▶ **Given records**
+===+
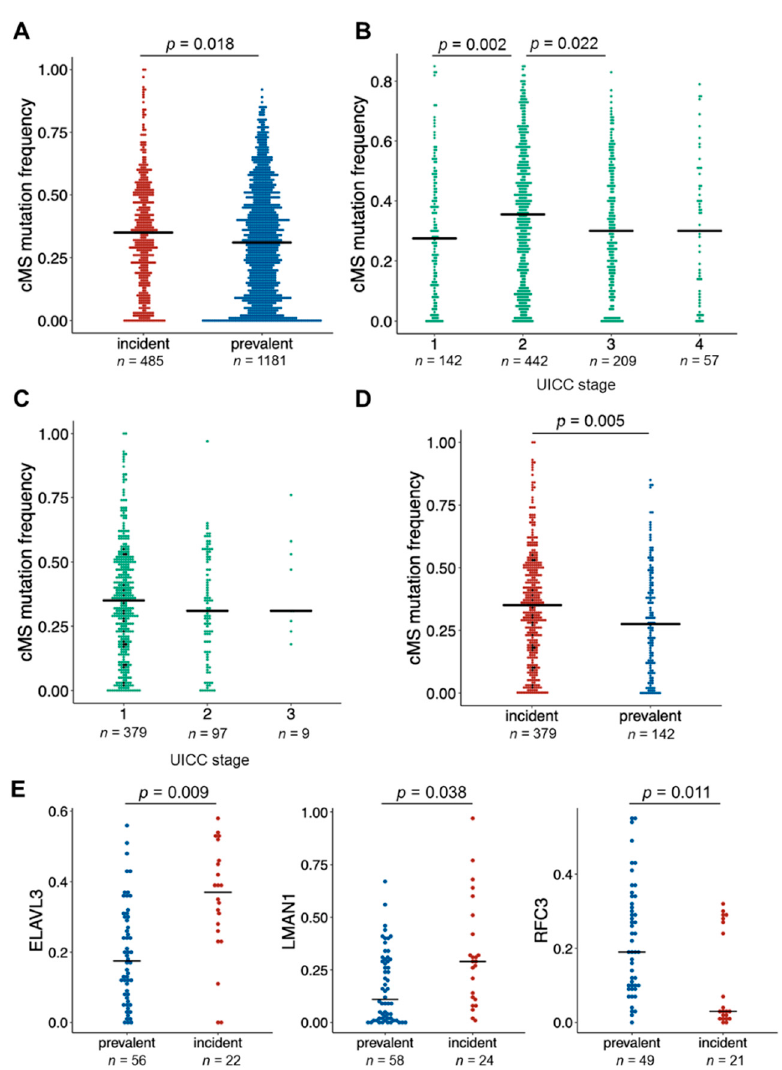
Figure 4. Analysis of coding microsatellite (cMS) mutations in incident and prevalent LS CRC. ( A ) cMS mutation frequency in incident and prevalent LS CRC. ( B ) cMS mutation frequency in prevalent LS CRC by UICC stage. ( C ) cMS mutation frequency in incident LS CRC by UICC stage (stage I group includes data from UICC 0 tumor, see black data points). ( D ) cMS mutation frequency in stage I incident (stage I group includes data from UICC 0 tumor, see black data points) and stage I prevalent LS CRC. ( E ) Individual cMS with significantly differing mutation rates between incident and prevalent cancers. Each dot represents one cMS locus in one tumor, and the n indicates the total number of analyzed cMS loci multiplied by the number of analyzable tumors. p values were calculated using a two ‐ sample Wilcoxon test (Mann–Whitney) and corrected for multiple testing using Benjamini–Hochberg procedure.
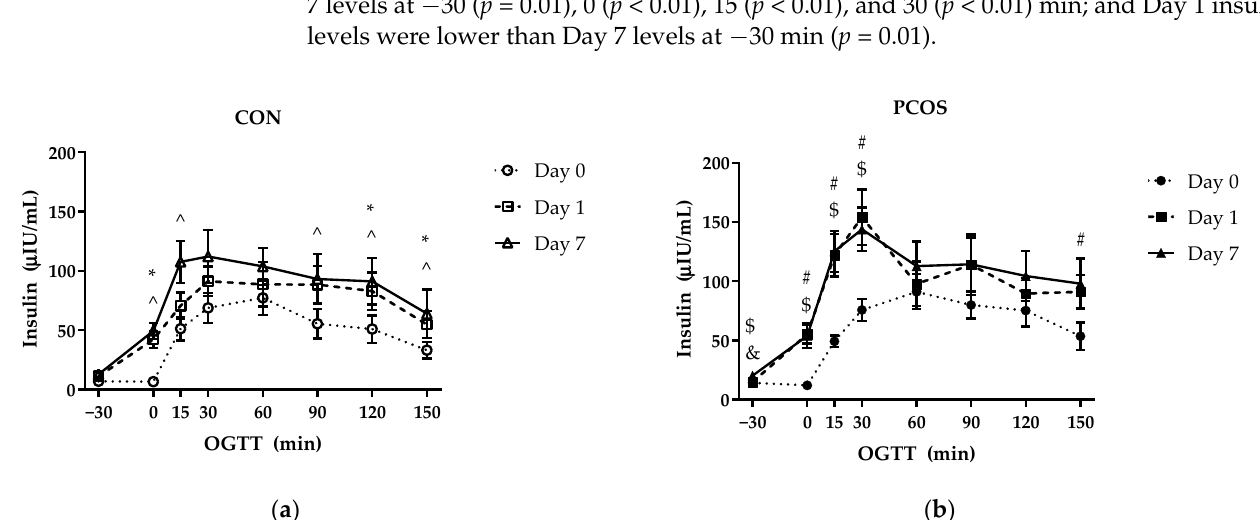
8 of 20 Figure 3. Glucose iAUC mean values (±SE) in CON ( n = 15) and PCOS ( n = 14). * = significance between days; ** = significance between groups for day, p < 0.05. CON = non-PCOS women; iAUC = incremental area under the curve; PCOS = women with polycystic ovarian syndrome. 3.3. Insulin and Insulin IAUC An interaction effect of time × day × group [F(14, 364) = 1.85, p = 0.03, η p 2 = 0.07] was found for insulin concentrations (Figure 4). Post hoc tests revealed a difference on Day 7 for baseline values between groups ( p = 0.03), as depicted in Figure 4. Insulin values in- creased across timepoints 15, 30, 60, 90, and 120 min from baseline values on Day 0 for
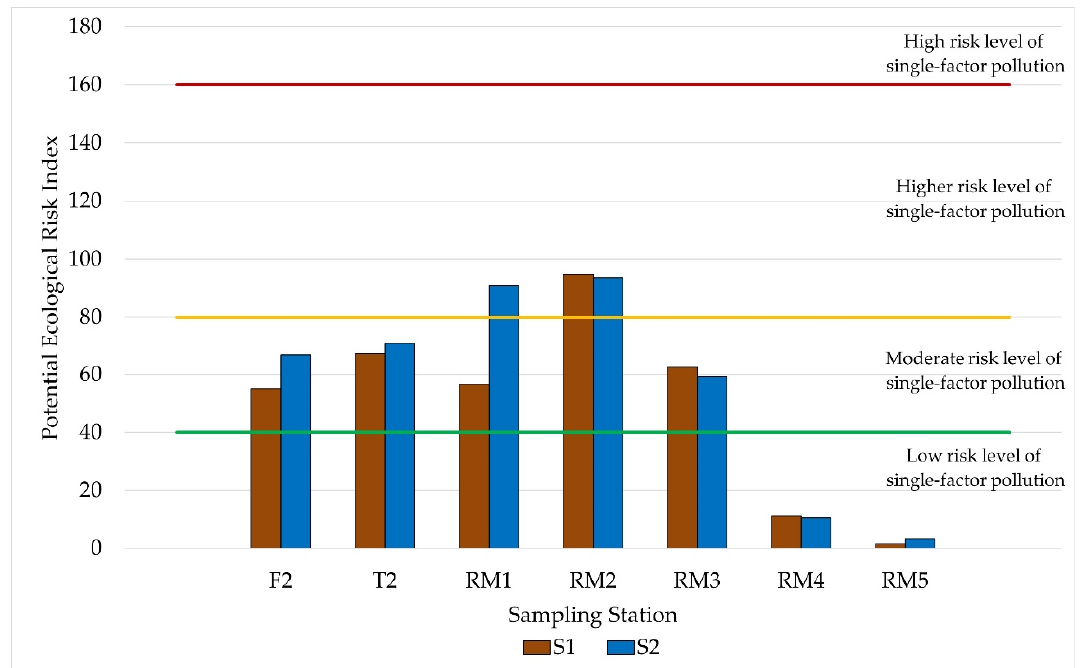
Figure 6. Values of the ecological risk potential index (E F ) in the sediment samples collected in the Reis Magos River Hydrographic Basin.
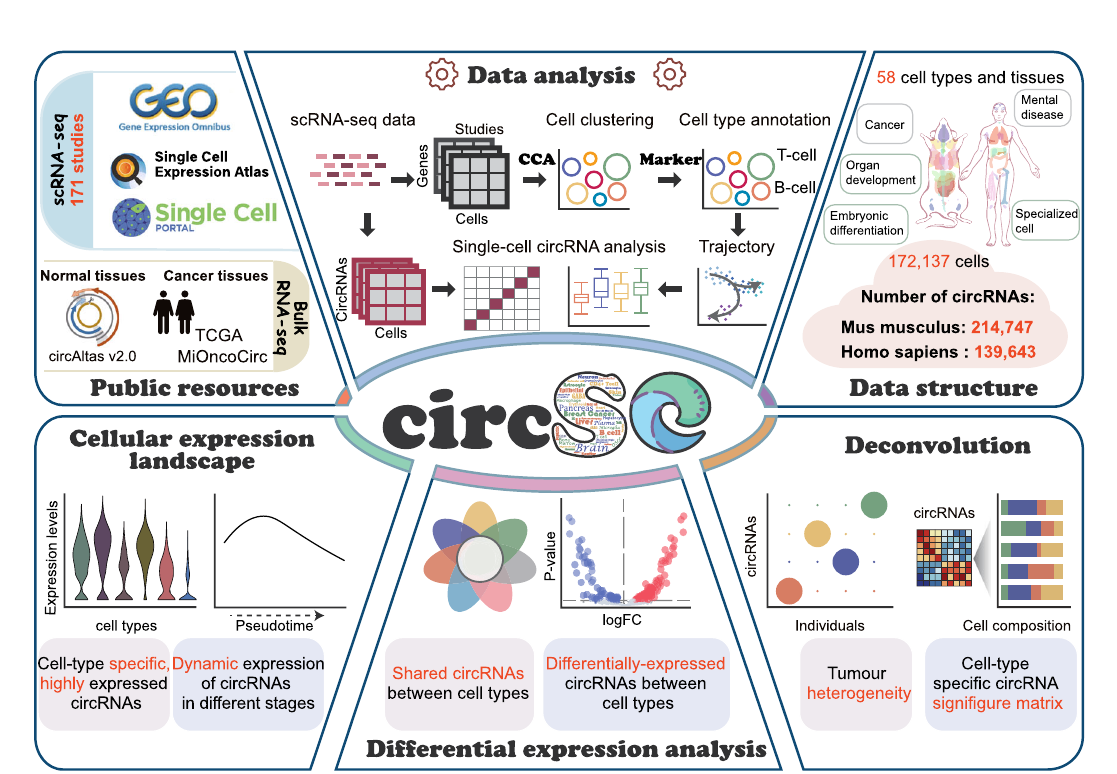
Fig. 6 The construction and functionalities of the online portal circSC. circSC consists of the cellular expression pro fi les of 354,390 circRNAs detected from 172,137 single cells, covering 58 cell types and tissues. circSC provides an intuitive interface for users to browse, search, and visualize the expression of circRNAs in various studies and cell types. It also integrates differential expression analysis between different cell types and the intra- and inter- heterogeneity of circRNAs between tumor patients. The circRNA signature matrix of tumor-in fi ltrating immune cells can be directly accessed, and users can input circRNA expression pro fi les from bulk RNA-seq data for deconvolution analysis. The anatogram is plotted using gganatogram 86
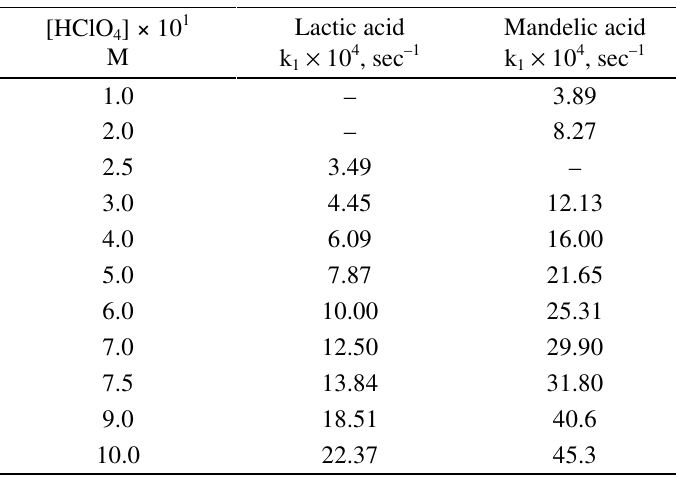
Table 3. Variation of rate with perchloric acid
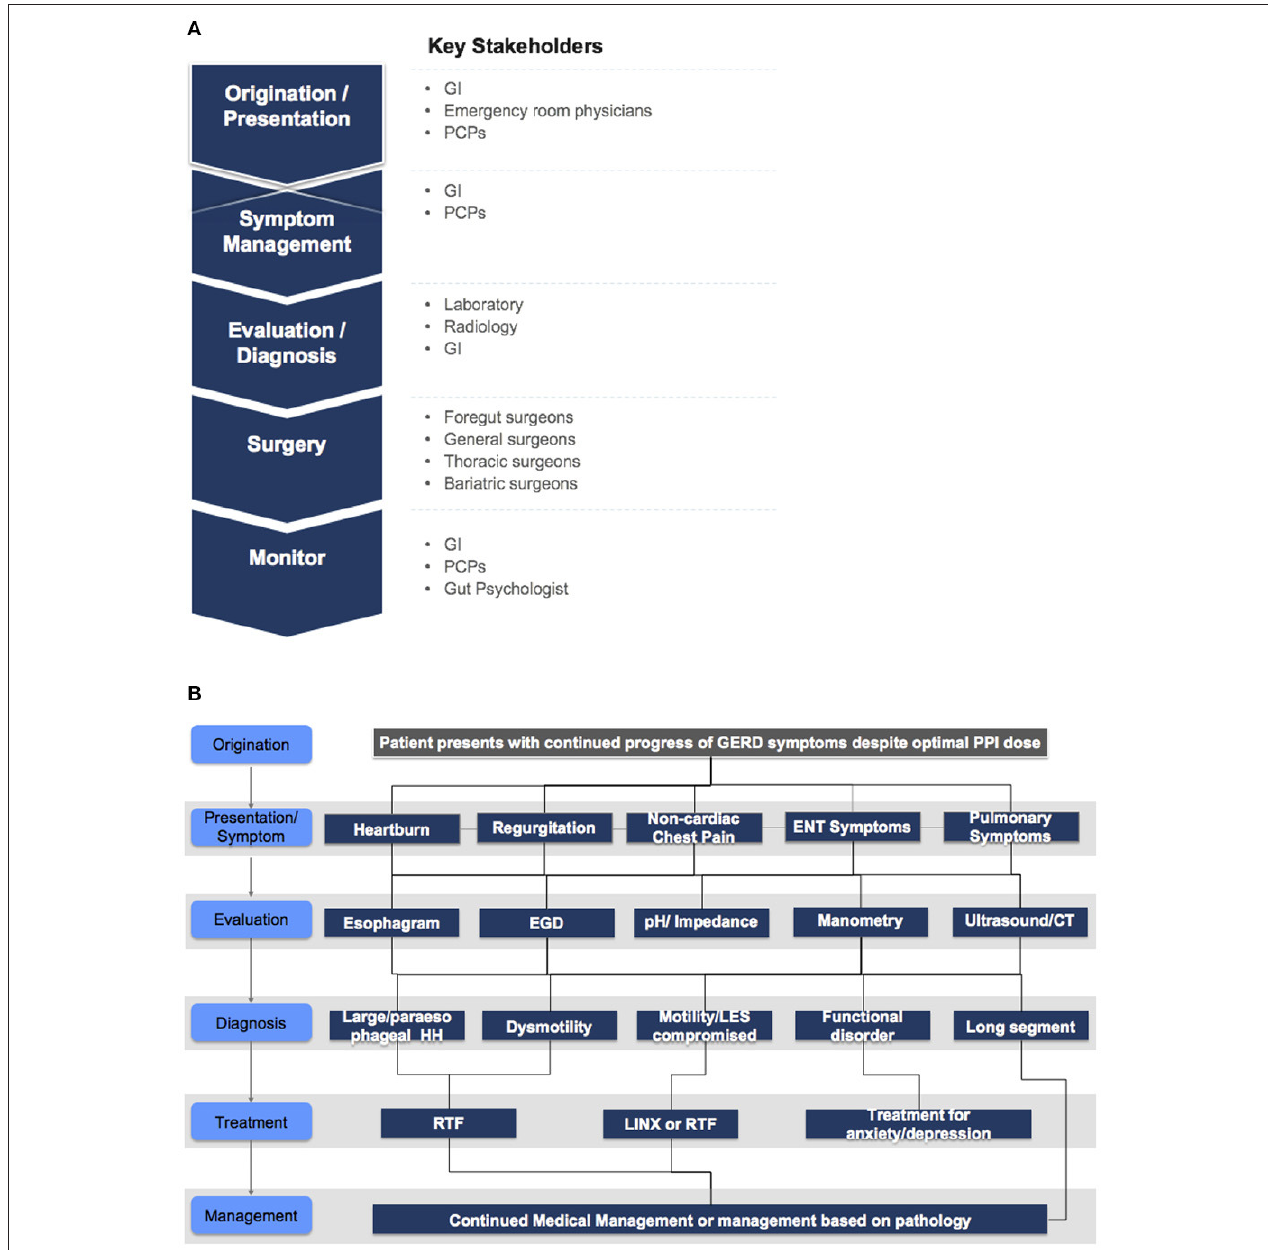
FIGURE 3 | (A) Patient flow and associated providers. (B) Treatment decision tree implemented at our heartburn center.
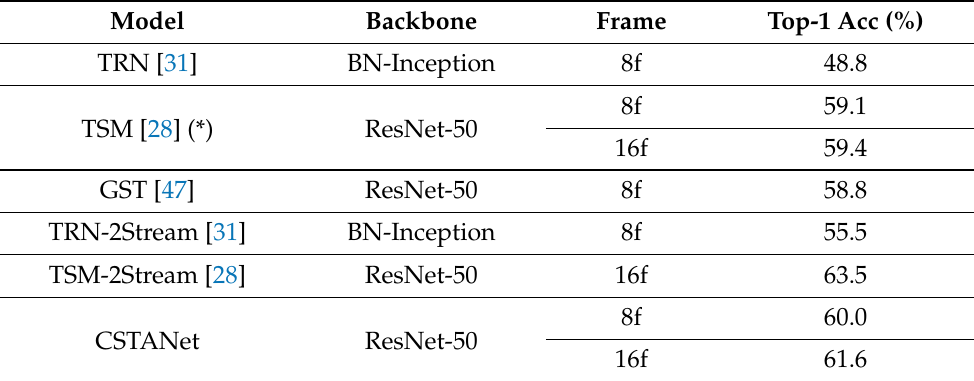
Table 4. State-of-the-art results on the Something-Something V2: * denotes that 5 crops are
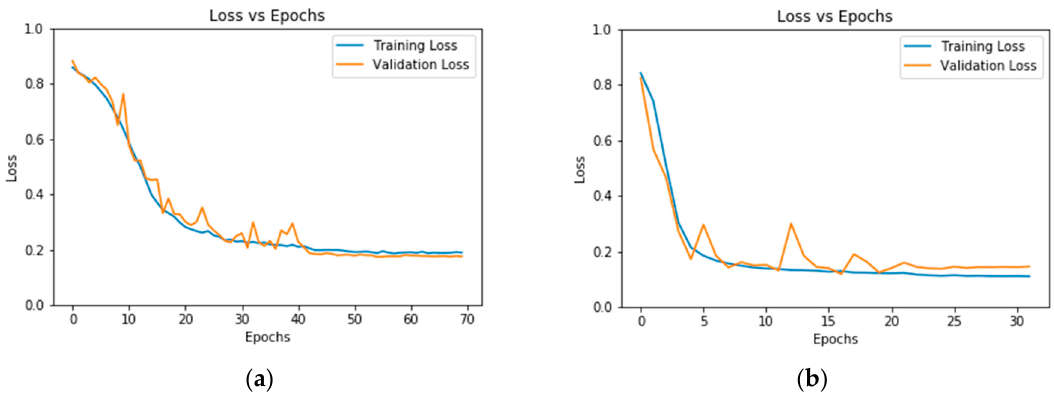
Figure 19. Intensity normalization maps associated with an HDL 32E LiDAR unit for ( a ) ROI 1, ( b ) ROI 2, and ( c ) ROI 3.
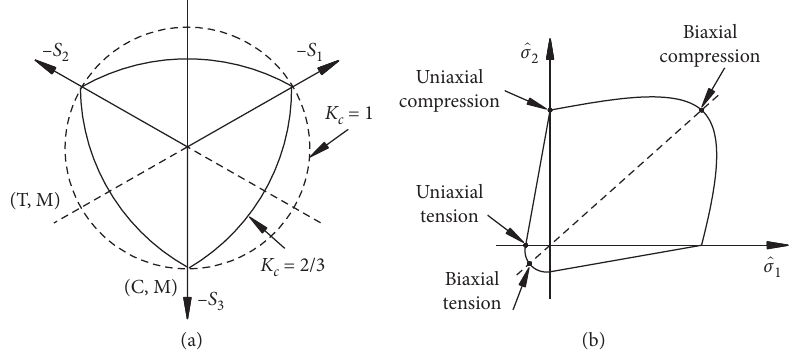
Figure 15: Illustration of concrete damage plasticity model: (a) deviatoric plane; (b) plane stress yield surface.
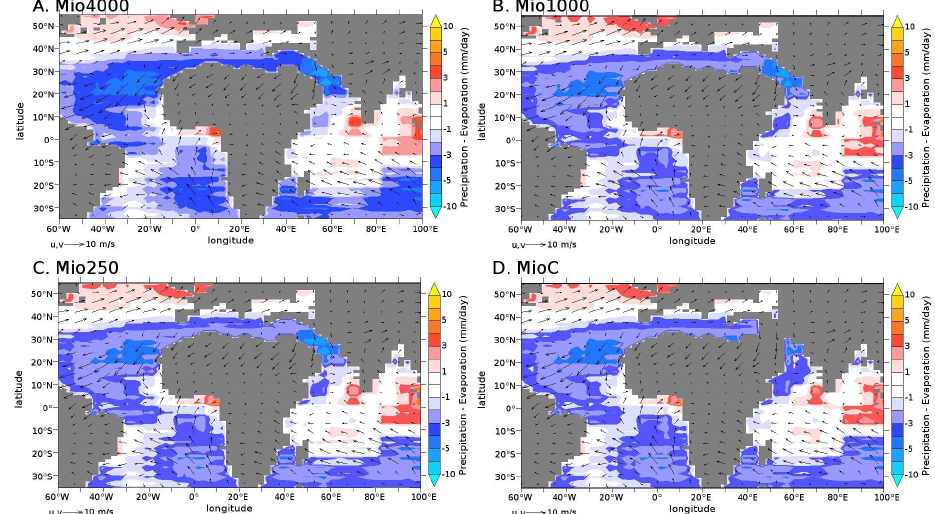
Fig. 5. Simulated boreal summer precipitation minus evaporation rate (mmday − 1 ). Vectors indicate summer surface wind speed (ms − 1 ).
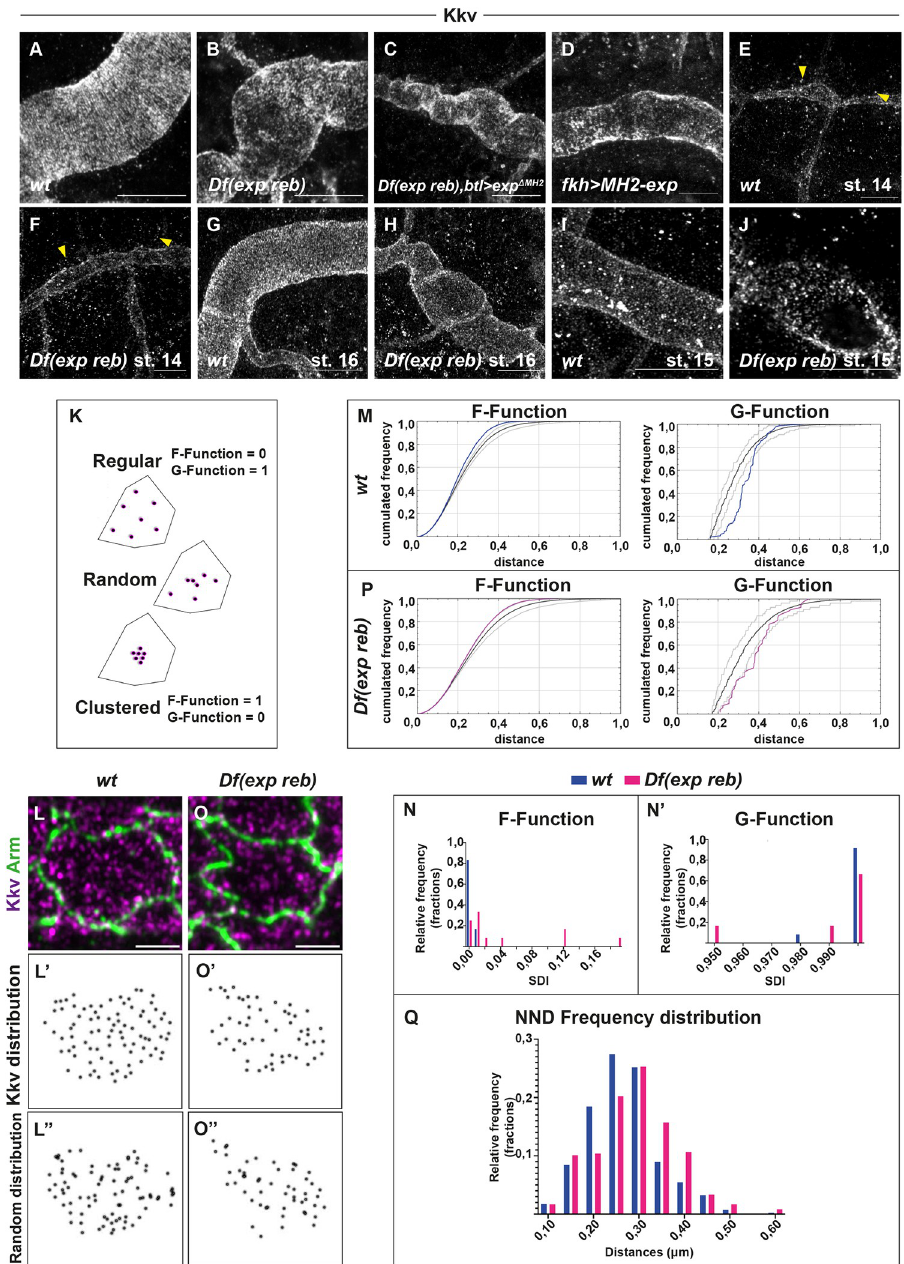
Fig 6. Analysis of Kkv apical distribution. All images are projections of confocal sections, of super-resolution microscopy. ( A , B ) Kkv localises apically in the trachea of wild-type embryos ( A ) and in absence of exp reb ( B ). ( C , D ) The localisation of Kkv is apical also in presence of exp Δ MH2 in trachea ( C ) and in presence of MH2-exp in salivary glands ( D ). ( E , F ) At stage 14, in wild-type embryos ( E ) and in embryos deficient for exp and reb ( F ), Kkv is present in the apical membrane and in many intracellular vesicles (yellow arrowheads). ( G ) At stage 16, in wild-type embryo, Kkv apical distribution follows the pattern of taenidial folds and intracellular vesicles are mostly absent. ( H ) At stage 16, in exp reb mutant embryos, Kkv is apical but shows altered distribution pattern. ( I , J ) At stage 15, in control embryos, Kkv pattern is apical and covers the whole membrane leaving minimal spatial gaps ( I ); instead, in exp reb mutant embryos, Kkv distribution changes to a less organised pattern at the apical membrane ( J ). ( K ) Three different types of spatial distribution within a selected area. The positions of the defined objects can be random and exhibit characteristics of attraction (clustered pattern) or repulsion (regular pattern). The F-Function tends to be larger ( � 1) for clustered patterns and smaller ( � 0) for regular. The G-Function tends to be smaller ( � 0) for clustered and larger ( � 1) for regular patterns. ( L ) Kkv punctae (magenta) on the apical cell area marked by Armadillo (green) in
+===+
▶ **Work instructions**
Everything in the records except the pictures should be retyped exactly.

▶ **Exercise response**
Figure 4. Analysis of coding microsatellite (cMS) mutations in incident and prevalent LS CRC. ( A ) cMS mutation frequency in incident and prevalent LS CRC. ( B ) cMS mutation frequency in prevalent LS CRC by UICC stage. ( C ) cMS mutation frequency in incident LS CRC by UICC stage (stage I group includes data from UICC 0 tumor, see black data points). ( D ) cMS mutation frequency in stage I incident (stage I group includes data from UICC 0 tumor, see black data points) and stage I prevalent LS CRC. ( E ) Individual cMS with significantly differing mutation rates between incident and prevalent cancers. Each dot represents one cMS locus in one tumor, and the n indicates the total number of analyzed cMS loci multiplied by the number of analyzable tumors. p values were calculated using a two ‐ sample Wilcoxon test (Mann–Whitney) and corrected for multiple testing using Benjamini–Hochberg procedure.
8 of 20 Figure 3. Glucose iAUC mean values (±SE) in CON ( n = 15) and PCOS ( n = 14). * = significance between days; ** = significance between groups for day, p < 0.05. CON = non-PCOS women; iAUC = incremental area under the curve; PCOS = women with polycystic ovarian syndrome. 3.3. Insulin and Insulin IAUC An interaction effect of time × day × group [F(14, 364) = 1.85, p = 0.03, η p 2 = 0.07] was found for insulin concentrations (Figure 4). Post hoc tests revealed a difference on Day 7 for baseline values between groups ( p = 0.03), as depicted in Figure 4. Insulin values in- creased across timepoints 15, 30, 60, 90, and 120 min from baseline values on Day 0 for
Figure 6. Values of the ecological risk potential index (E F ) in the sediment samples collected in the Reis Magos River Hydrographic Basin.
Fig. 6 The construction and functionalities of the online portal circSC. circSC consists of the cellular expression pro fi les of 354,390 circRNAs detected from 172,137 single cells, covering 58 cell types and tissues. circSC provides an intuitive interface for users to browse, search, and visualize the expression of circRNAs in various studies and cell types. It also integrates differential expression analysis between different cell types and the intra- and inter- heterogeneity of circRNAs between tumor patients. The circRNA signature matrix of tumor-in fi ltrating immune cells can be directly accessed, and users can input circRNA expression pro fi les from bulk RNA-seq data for deconvolution analysis. The anatogram is plotted using gganatogram 86
Table 3. Variation of rate with perchloric acid
FIGURE 3 | (A) Patient flow and associated providers. (B) Treatment decision tree implemented at our heartburn center.
Table 4. State-of-the-art results on the Something-Something V2: * denotes that 5 crops are
Figure 19. Intensity normalization maps associated with an HDL 32E LiDAR unit for ( a ) ROI 1, ( b ) ROI 2, and ( c ) ROI 3.
Figure 15: Illustration of concrete damage plasticity model: (a) deviatoric plane; (b) plane stress yield surface.
Fig. 5. Simulated boreal summer precipitation minus evaporation rate (mmday − 1 ). Vectors indicate summer surface wind speed (ms − 1 ).
Fig 6. Analysis of Kkv apical distribution. All images are projections of confocal sections, of super-resolution microscopy. ( A , B ) Kkv localises apically in the trachea of wild-type embryos ( A ) and in absence of exp reb ( B ). ( C , D ) The localisation of Kkv is apical also in presence of exp Δ MH2 in trachea ( C ) and in presence of MH2-exp in salivary glands ( D ). ( E , F ) At stage 14, in wild-type embryos ( E ) and in embryos deficient for exp and reb ( F ), Kkv is present in the apical membrane and in many intracellular vesicles (yellow arrowheads). ( G ) At stage 16, in wild-type embryo, Kkv apical distribution follows the pattern of taenidial folds and intracellular vesicles are mostly absent. ( H ) At stage 16, in exp reb mutant embryos, Kkv is apical but shows altered distribution pattern. ( I , J ) At stage 15, in control embryos, Kkv pattern is apical and covers the whole membrane leaving minimal spatial gaps ( I ); instead, in exp reb mutant embryos, Kkv distribution changes to a less organised pattern at the apical membrane ( J ). ( K ) Three different types of spatial distribution within a selected area. The positions of the defined objects can be random and exhibit characteristics of attraction (clustered pattern) or repulsion (regular pattern). The F-Function tends to be larger ( � 1) for clustered patterns and smaller ( � 0) for regular. The G-Function tends to be smaller ( � 0) for clustered and larger ( � 1) for regular patterns. ( L ) Kkv punctae (magenta) on the apical cell area marked by Armadillo (green) in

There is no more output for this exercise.